RATIONALE: Marked reduction in the cortical nicotinic acetylcholine receptors is observed in the brain of patients suffering from Alzheimer's disease (AD). Although cholinesterase inhibitors are used for symptomatic treatment of mild to moderate AD patients, numerous long-term treatment studies indicate that they might stabilize or halt the progression of the disease by restoring the central cholinergic neurotransmission. Thus, we used positron emission tomography (PET) technique as a sensitive approach to assess longitudinal changes in the nicotine binding sites in the brains of patients with AD. OBJECTIVE: To evaluate changes in brain nicotinic binding sites in relation to inhibition level of cholinesterases in cerebrospinal fluid (CSF) and plasma and changes in cognitive performance of the patients in different neuropsychological tests after rivastigmine treatment. MATERIALS AND METHODS: Ten mild AD patients received rivastigmine for 12 months. A dual-tracer PET model with administration of (15)O-water and (S)(-)(11)C-nicotine was used to assess (11)C-nicotine binding sites in the brain at baseline and after 3 and 12 months of the treatment. Cholinesterase activities in CSF and plasma were assessed colorimetrically. RESULTS: The (11)C-nicotine binding sites were significantly increased 12-19% in several cortical brain regions after 3 months compared with baseline, while the increase was not significant after 12 months of the treatment. After 3 months treatment, low enzyme inhibition in CSF and plasma was correlated with higher cortical (11)C-nicotine binding. The (11)C-nicotine binding positively correlated with attentional task at the 12-month follow-up. CONCLUSION: Changes in the (11)C-nicotine binding during rivastigmine treatment might represent remodeling of the cholinergic and related neuronal network.

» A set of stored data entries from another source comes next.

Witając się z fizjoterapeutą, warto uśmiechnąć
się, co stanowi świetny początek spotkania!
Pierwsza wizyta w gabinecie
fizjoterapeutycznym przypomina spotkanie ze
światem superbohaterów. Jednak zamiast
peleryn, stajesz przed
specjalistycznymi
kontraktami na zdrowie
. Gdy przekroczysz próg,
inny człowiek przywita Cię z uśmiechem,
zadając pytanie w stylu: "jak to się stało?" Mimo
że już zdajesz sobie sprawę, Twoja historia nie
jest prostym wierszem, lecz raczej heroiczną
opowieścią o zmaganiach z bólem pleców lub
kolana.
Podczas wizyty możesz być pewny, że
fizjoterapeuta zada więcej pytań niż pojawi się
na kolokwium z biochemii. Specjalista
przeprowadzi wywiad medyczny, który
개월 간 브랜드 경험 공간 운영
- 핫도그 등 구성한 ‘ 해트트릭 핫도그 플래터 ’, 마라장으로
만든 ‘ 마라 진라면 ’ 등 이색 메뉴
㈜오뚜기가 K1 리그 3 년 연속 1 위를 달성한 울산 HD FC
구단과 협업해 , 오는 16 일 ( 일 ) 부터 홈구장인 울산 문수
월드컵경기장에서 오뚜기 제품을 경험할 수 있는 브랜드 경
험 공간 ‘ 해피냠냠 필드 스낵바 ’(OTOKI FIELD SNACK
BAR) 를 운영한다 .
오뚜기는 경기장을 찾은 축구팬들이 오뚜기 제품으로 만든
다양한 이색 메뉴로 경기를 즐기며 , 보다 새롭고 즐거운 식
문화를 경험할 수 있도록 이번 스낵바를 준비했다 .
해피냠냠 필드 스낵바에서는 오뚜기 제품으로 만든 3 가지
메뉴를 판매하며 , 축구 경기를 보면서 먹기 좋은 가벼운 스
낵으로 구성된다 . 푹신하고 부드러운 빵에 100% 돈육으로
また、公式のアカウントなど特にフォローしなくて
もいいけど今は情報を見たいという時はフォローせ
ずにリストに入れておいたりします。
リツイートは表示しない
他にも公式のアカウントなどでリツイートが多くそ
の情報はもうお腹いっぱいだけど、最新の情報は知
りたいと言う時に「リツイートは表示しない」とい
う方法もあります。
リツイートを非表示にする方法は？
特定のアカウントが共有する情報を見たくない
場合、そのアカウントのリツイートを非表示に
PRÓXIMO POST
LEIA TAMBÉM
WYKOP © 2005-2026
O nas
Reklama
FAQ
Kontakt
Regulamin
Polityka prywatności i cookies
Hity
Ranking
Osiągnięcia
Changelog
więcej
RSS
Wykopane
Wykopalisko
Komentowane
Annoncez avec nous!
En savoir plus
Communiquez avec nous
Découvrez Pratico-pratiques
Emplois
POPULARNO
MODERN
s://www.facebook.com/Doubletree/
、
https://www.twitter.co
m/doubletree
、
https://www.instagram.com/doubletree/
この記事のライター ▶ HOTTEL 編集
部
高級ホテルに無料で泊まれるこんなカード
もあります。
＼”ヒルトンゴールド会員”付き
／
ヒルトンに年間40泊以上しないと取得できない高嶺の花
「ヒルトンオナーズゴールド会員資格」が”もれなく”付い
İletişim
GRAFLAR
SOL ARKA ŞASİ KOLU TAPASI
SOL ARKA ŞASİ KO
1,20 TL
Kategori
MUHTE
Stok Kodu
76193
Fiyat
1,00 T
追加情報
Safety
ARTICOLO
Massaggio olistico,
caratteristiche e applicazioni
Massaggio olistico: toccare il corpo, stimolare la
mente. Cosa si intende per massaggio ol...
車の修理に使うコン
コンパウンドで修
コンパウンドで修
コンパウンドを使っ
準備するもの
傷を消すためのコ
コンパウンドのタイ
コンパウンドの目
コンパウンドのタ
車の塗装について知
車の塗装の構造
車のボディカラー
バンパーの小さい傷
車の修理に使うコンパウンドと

PET imaging of cortical 11C-nicotine binding correlates with the cognitive function of attention in Alzheimer's disease.

RATIONALE: Patients suffering from Alzheimer's disease (AD) experience a marked reduction in cortical nicotinic acetylcholine receptors (nAChRs). In particular, selective loss of the alpha4beta2 nAChR subtype was observed in postmortem AD brain tissue. The alpha4 and alpha7 nAChR subunits were suggested to play an important role in cognitive function. Positron emission tomography (PET) has so far been used to visualize neuronal nAChRs in vivo by 11C-nicotine binding. OBJECTIVES: To investigate the relationship between measures of cognitive function and in vivo 11C-nicotine binding in mild AD brain as assessed by PET. MATERIALS AND METHODS: Twenty-seven patients with mild AD were recruited in this study. A dual tracer model with administration of 15O-water for regional cerebral blood flow and (S)(-)11C-nicotine was used to assess nicotine binding sites in the brain by PET. Cognitive function was assessed using neuropsychological tests of global cognition, episodic memory, attention, and visuospatial ability. RESULTS: Mean cortical 11C-nicotine binding significantly correlated with the results of attention tests [Digit Symbol test (r = -0.44 and p = 0.02) and Trail Making Test A (TMT-A) (r = 0.42 and p = 0.03)]. No significant correlation was observed between 11C-nicotine binding and the results of tests of episodic memory or visuospatial ability. Regional analysis showed that 11C-nicotine binding in the frontal and parietal cortex, which are the main areas for attention, correlated significantly with the Digit Symbol test and TMT-A results. CONCLUSION: Cortical nicotinic receptors in vivo in mild AD patients are robustly associated with the cognitive function of attention.